**TEXT SEGMENT**
— begin —
In case of motion of a charged particle in an electric field:- A point charge experiences a force, whether it is at rest or in motion $\overrightarrow{\mathrm{F}}=\mathrm{q} \overrightarrow{\mathrm{E}}$
- The direction of force is parallel to the field if the charge is positive and opposite to the field if the charge is negative.
- The electric field is conservative so work is done is independent of path and work done in moving a point charge q between two fixed points having a potential difference V is equal to,$W_{A B}=-U_{A B}=q\left(V_{B}-V_{A}\right)=q V$
- Work is done in moving a charged particle in an electric field unless the points are at the same potential
- When a charged particle is accelerated by a uniform or non-uniform electric field then by work-energy theorem

$\Delta K E=W$so $\frac{1}{2} m v^{2}-\frac{1}{2} m u^{2}=q V$

Or final velocity$v=\sqrt{\left[u^{2}+\frac{2 q V}{m}\right]}$

If the charged particle is initially at rest, then $v=\sqrt{\frac{2 q V}{m}}$

If the field is uniform $E=(\mathrm{V} / \mathrm{d})$ so $v=\sqrt{\frac{2 q E d}{m}}$ - In motion of a charged particle in a uniform electric field if the force of gravity does not exist or is balanced by some other force say reaction or neglected then$\vec{a}=\frac{\vec{F}}{m}=\frac{\overrightarrow{q E}}{m}=$ constant

[as $\vec{F}=\overrightarrow{q E}]$Here equations of motion are valid.
— end —
**DATA BLOCK**
— begin —
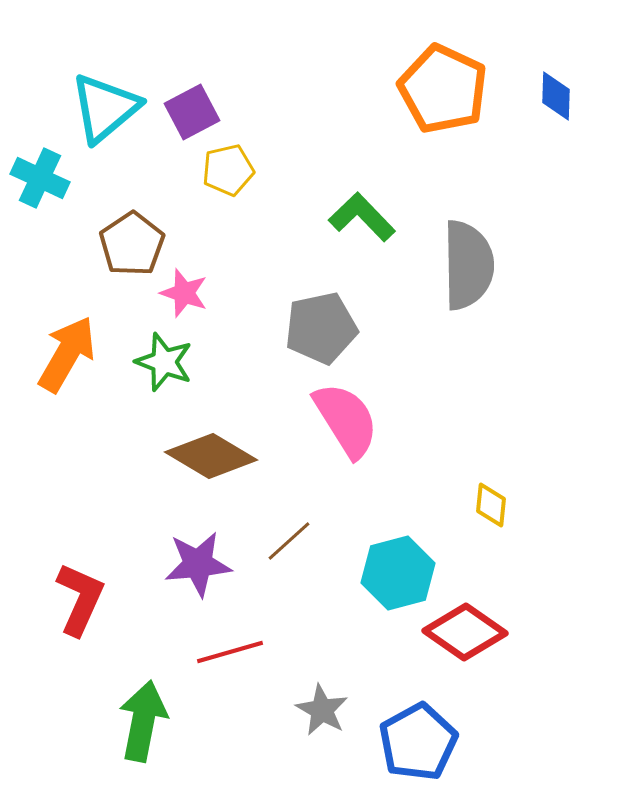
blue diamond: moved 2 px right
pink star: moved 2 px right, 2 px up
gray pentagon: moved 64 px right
— end —
**DIRECTION**
According to the text on charged particles in an electric field, what is the direction of the force on a negative charge?

**FINAL RESULT**
Opposite to the field.